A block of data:
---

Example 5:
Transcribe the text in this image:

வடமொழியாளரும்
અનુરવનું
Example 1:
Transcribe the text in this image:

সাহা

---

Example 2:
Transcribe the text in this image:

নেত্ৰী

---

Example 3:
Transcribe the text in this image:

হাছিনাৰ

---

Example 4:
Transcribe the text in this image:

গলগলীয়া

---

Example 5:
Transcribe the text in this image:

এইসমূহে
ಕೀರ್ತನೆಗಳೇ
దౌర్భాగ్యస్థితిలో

What to work on.
Arrange every line above as a Markdown table with the columns "No." and "Line", numbering the rows in order and leaving out the blank lines.

Task output.
| No. | Line |
|---|---|
| 1 | --- |
| 2 | Example 5: |
| 3 | Transcribe the text in this image: |
| 4 | வடமொழியாளரும் |
| 5 | અનુરવનું |
| 6 | Example 1: |
| 7 | Transcribe the text in this image: |
| 8 | সাহা |
| 9 | --- |
| 10 | Example 2: |
| 11 | Transcribe the text in this image: |
| 12 | নেত্ৰী |
| 13 | --- |
| 14 | Example 3: |
| 15 | Transcribe the text in this image: |
| 16 | হাছিনাৰ |
| 17 | --- |
| 18 | Example 4: |
| 19 | Transcribe the text in this image: |
| 20 | গলগলীয়া |
| 21 | --- |
| 22 | Example 5: |
| 23 | Transcribe the text in this image: |
| 24 | এইসমূহে |
| 25 | ಕೀರ್ತನೆಗಳೇ |
| 26 | దౌర్భాగ్యస్థితిలో |